Big Tech nuovamente al centro della scena politica americana. Dopo i diversi episodi di censura operati nei confronti dell’ex Presidente Donald Trump, escluso a vita da Twitter e almeno fino al 2023 da Facebook, il dibattito si concentra ora sullo strapotere economico delle grandi compagnie del digitale.
Recentemente, infatti, alla Camera sono stati presentati 5 disegni di legge, che mirano a limitare il monopolio dei giganti del web tra cui Amazon, Facebook, Google, Apple.
Nel dettaglio, in base a due tra questi disegni, una determinata compagnia non potrebbe utilizzare la propria piattaforma per avvantaggiare i priori prodotti a discapito di quelli dei concorrenti né pubblicizzare in via preferenziale i servizi offerti da imprese dalla stessa controllate rispetto agli altri.
Altri due disegni di legge sono volti rispettivamente a limitare le acquisizioni, da parte dei Big Tech, di aziende concorrenti e ad incrementare i costi di fusione tra le aziende tecnologiche. L’ultimo, infine, mira a semplificare la riacquisizione, per gli utenti delle piattaforme digitali, dei propri dati personali.
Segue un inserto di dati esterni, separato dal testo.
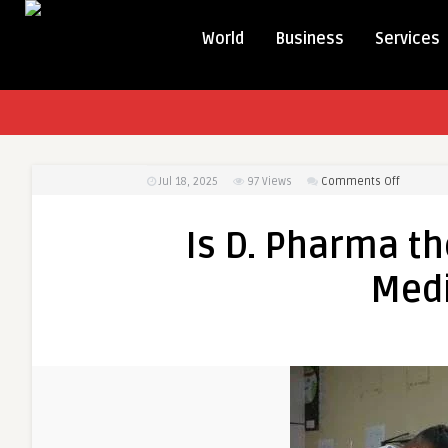
World
Business
Services
on
Jul 18, 2025
97
Views
Comments Off
Is
D.
Is D. Pharma th
Pharma
the
Medi
Right
Choice
for
Your
Medical
Career?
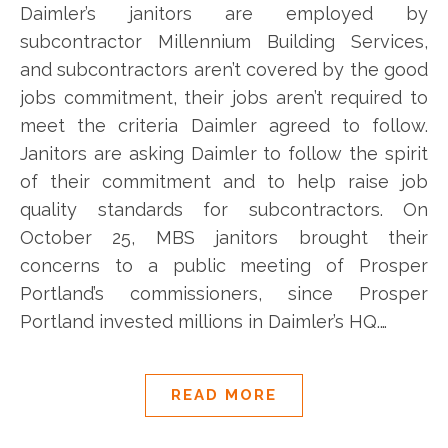
Daimler’s janitors are employed by
subcontractor Millennium Building Services,
and subcontractors aren’t covered by the good
jobs commitment, their jobs aren’t required to
meet the criteria Daimler agreed to follow.
Janitors are asking Daimler to follow the spirit
of their commitment and to help raise job
quality standards for subcontractors. On
October 25, MBS janitors brought their
concerns to a public meeting of Prosper
Portland’s commissioners, since Prosper
Portland invested millions in Daimler’s HQ.…
READ MORE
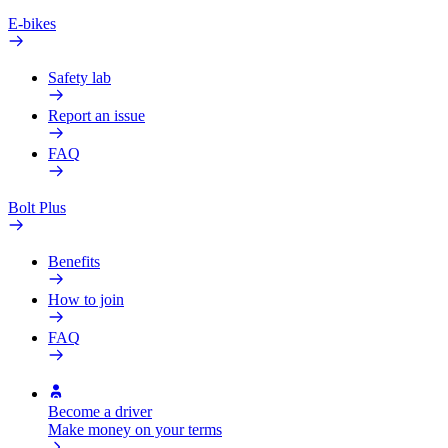
E-bikes
Safety lab
Report an issue
FAQ
Bolt Plus
Benefits
How to join
FAQ
Become a driver
Make money on your terms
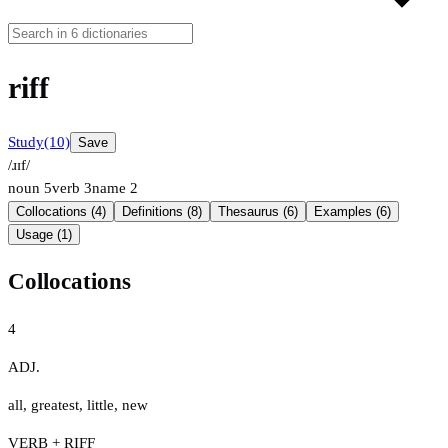
riff
Study
(10)
Save
/ɹɪf/
noun
5
verb
3
name
2
Collocations (4)
Definitions (8)
Thesaurus (6)
Examples (6)
Usage (1)
Collocations
4
ADJ.
all
,
greatest
,
little
,
new
VERB + RIFF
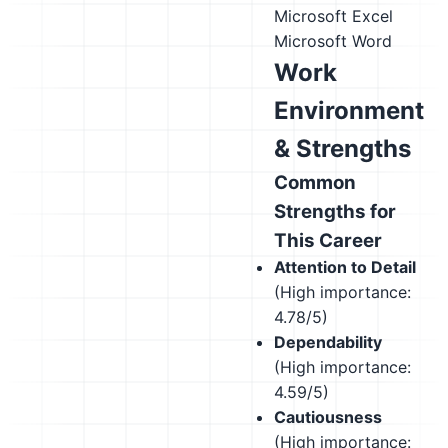
Microsoft Excel
Microsoft Word
Work
Environment
& Strengths
Common
Strengths for
This Career
Attention to Detail
(High importance:
4.78/5)
Dependability
(High importance:
4.59/5)
Cautiousness
(High importance:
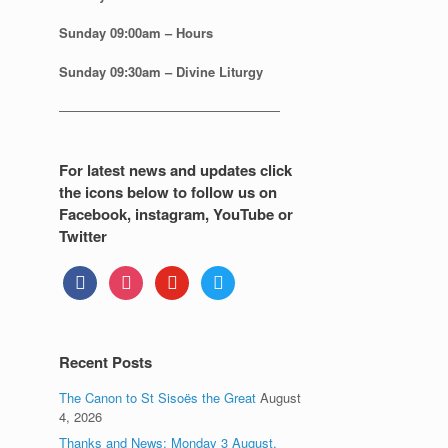
Sunday
09:00am – Hours
Sunday
09:30am – Divine Liturgy
—————————————————
For latest news and updates click
the icons below to follow us on
Facebook, instagram, YouTube or
Twitter
facebook
instagram
youtube
twitter
Recent Posts
The Canon to St Sisoës the Great
August
4, 2026
Thanks and News: Monday 3 August.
Ormai da diversi anni, e ancor di più in questo periodo di crisi dovuto alla pandemia, stiamo assistendo all’incremento del potere delle grandi aziende del web e alla chiusura di moltissime attività locali che danno lavoro alle nostre famiglie.
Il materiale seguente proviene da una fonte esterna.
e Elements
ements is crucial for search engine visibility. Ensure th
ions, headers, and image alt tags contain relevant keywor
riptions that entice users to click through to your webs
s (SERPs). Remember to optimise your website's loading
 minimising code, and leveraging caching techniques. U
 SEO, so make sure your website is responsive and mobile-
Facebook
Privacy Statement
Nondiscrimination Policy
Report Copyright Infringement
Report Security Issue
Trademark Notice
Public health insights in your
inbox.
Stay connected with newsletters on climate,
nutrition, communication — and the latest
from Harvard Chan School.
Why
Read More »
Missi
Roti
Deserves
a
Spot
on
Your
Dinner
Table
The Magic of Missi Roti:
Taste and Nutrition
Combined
I disegni di legge presentati alla Camera degli Stati Uniti, se approvati, sarebbero, insieme all’aliquota minima globale al 15% di cui si è trattato allo scorso G7, sicuramente un importante passo per garantire il rispetto della concorrenza. Ritengo però che ciò non sia sufficiente, in quanto, ad esempio, sarebbe auspicabile che le risorse ricavate dalla tassazione dei Big Tech rimangano a disposizione dei territori in cui sono maturate, al fine di sostenere le attività di prossimità.